А потому в августе 1663 года книга все еще находится в верстке, а Спиноза пишет Мейеру экстренное письмо:
«Предисловие, которое Вы мне прислали через нашего общего друга де Вриса, отсылаю Вам обратно с ним же[125]. Кое-что я, как вы увидите, отметил на полях, но остаются еще некоторые пункты, которые я счел более удобным изложить Вам в письме. Итак, во-первых, я хотел бы, чтобы, кроме Вашего высказывания на стр. 4 относительно повода, побудившего меня изложить первую часть, Вы нашли возможным упомянуть где-нибудь о том, что я составил эту часть в течение каких-нибудь двух недель. После такого предупреждения никто не станет думать, что это представлено в столь ясной форме, что яснее нельзя изложить этого, и, таким образом, читатели не будут задерживаться на таких словах, которые они, быть может, найдут темными в том или другом месте.
Во-вторых, я просил бы Вас предупредить [читателей], что многие доказательства я провел иначе, чем Декарт, и не для того, чтобы исправлять Декарта, но чтобы иметь возможность последовательнее придерживаться моего собственного порядка и не слишком увеличивать количество аксиом. По этой же причине я должен был снабдить доказательствами некоторые положения, которые Декартом просто утверждаются без всякого доказательства, и прибавить кое-что, совершенно опущенное у Декарта»[126].

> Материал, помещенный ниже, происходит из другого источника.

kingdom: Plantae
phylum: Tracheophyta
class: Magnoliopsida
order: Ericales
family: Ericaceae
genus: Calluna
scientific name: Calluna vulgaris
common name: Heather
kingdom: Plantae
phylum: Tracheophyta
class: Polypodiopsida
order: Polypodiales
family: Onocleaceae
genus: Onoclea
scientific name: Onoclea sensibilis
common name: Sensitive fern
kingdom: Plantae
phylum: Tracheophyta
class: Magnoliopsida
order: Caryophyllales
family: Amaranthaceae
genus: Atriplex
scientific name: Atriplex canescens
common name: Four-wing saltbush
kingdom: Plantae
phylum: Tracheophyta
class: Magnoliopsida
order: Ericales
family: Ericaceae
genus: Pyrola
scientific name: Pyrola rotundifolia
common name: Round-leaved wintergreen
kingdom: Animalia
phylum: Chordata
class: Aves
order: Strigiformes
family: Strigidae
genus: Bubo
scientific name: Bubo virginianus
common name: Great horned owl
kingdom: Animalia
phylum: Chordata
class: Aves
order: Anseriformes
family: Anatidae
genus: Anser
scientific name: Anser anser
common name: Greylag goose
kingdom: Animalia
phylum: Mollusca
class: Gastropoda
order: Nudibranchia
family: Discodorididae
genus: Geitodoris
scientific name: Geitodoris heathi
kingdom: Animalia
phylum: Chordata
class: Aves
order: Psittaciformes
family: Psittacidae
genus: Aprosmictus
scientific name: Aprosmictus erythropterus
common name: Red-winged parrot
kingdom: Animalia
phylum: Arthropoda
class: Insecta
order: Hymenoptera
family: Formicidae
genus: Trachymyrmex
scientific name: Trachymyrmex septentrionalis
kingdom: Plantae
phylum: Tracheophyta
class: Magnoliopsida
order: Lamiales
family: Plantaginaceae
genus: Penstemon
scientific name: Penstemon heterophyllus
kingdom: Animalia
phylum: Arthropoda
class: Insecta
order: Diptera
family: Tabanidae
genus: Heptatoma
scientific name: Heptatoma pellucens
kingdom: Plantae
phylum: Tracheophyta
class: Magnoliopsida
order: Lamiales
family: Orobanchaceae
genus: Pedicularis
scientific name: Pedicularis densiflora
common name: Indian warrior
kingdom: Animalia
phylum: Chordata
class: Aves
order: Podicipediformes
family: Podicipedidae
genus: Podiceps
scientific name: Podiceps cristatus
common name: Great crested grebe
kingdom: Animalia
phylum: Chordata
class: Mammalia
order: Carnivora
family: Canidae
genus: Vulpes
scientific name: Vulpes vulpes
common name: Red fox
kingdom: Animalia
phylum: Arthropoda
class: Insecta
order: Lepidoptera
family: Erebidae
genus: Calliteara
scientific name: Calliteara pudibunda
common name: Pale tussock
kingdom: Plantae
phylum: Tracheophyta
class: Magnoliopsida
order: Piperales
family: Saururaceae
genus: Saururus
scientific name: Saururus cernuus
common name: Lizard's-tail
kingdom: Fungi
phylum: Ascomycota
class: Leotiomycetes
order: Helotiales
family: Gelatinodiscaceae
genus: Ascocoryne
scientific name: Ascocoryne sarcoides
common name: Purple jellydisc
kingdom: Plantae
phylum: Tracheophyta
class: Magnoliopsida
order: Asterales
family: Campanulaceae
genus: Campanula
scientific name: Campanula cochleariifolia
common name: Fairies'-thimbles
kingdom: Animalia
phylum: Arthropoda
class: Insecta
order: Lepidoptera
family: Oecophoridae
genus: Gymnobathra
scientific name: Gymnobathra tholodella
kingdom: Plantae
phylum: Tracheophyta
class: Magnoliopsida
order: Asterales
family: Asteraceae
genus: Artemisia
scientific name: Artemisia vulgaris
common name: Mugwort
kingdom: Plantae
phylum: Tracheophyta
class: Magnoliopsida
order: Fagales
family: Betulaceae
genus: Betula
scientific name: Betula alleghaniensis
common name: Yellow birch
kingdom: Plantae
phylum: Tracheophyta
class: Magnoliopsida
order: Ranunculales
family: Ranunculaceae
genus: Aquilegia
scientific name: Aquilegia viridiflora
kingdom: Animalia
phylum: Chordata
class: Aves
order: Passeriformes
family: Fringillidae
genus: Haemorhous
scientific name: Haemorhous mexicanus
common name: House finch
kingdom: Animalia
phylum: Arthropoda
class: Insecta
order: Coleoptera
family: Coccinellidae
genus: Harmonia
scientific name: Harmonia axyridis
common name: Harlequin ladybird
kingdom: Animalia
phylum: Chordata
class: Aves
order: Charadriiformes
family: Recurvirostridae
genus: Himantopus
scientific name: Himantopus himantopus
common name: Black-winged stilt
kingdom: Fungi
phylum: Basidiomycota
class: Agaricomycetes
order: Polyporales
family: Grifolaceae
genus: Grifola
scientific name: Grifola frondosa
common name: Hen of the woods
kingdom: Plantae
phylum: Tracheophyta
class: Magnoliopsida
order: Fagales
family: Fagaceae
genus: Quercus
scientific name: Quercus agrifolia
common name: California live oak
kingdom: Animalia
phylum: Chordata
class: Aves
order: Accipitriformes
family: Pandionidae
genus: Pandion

Но самым таинственным является следующее место этого письма Мейеру:
«Наконец, убедительнейше прошу Вас, дорогой друг, чтобы Вы совершенно выпустили и уничтожили все, что было приписано Вами в конце по адресу одного известного Вам человека. К этому меня побуждают многие соображения, но приведу Вам только одно из них. А именно: мне хотелось бы, чтобы всякий мог легко убедиться в том, что сочинение это опубликовывается в интересах всех людей и что Вы, издавая эту книжку, одержимы одним только желанием служить распространению истины, что Вы в соответствии с этим всячески заботитесь о том, чтобы произведеньице это встретило у всех благосклонный прием, что Вы доброжелательно и радушно приглашаете людей к изучению истинной философии и стараетесь о пользе всех людей. Всякий легко поверит этому, видя, что никто в этом сочинении не задевается и что в нем не предлагается ничего такого, что могло бы оказаться оскорбительным для кого-либо. Если бы, однако, после этого человек этот или кто-нибудь другой захотел проявить свой дурной и завистливый нрав, то тогда Вы сможете не без успеха разоблачить его характер и образ жизни. Итак, я прошу Вас подождать пока что. Примите благосклонно мою просьбу и будьте уверены в моей полнейшей преданности Вам»[127].
Мейер выполнил эту просьбу друга, и потому мы не знаем и, скорее всего, так никогда и не узнаем, о каком именно человеке говорил Спиноза.
Автор этой книги предполагает, что речь могла идти о Кайзерусе, который вначале, возможно, пытался издать конспекты Спинозы под своим именем или, в подражание древним грекам, в виде своих диалогов с философом. Когда же ему дали понять, что ни то ни другое неприемлемо, молодой человек стал настаивать, чтобы его имя было хотя бы упомянуто в книге. Мейер, видимо, решил выполнить эту просьбу, но упомянул имя Кайзеруса с крайним сарказмом, чему Спиноза воспротивился, так как ему совсем была не нужна склока.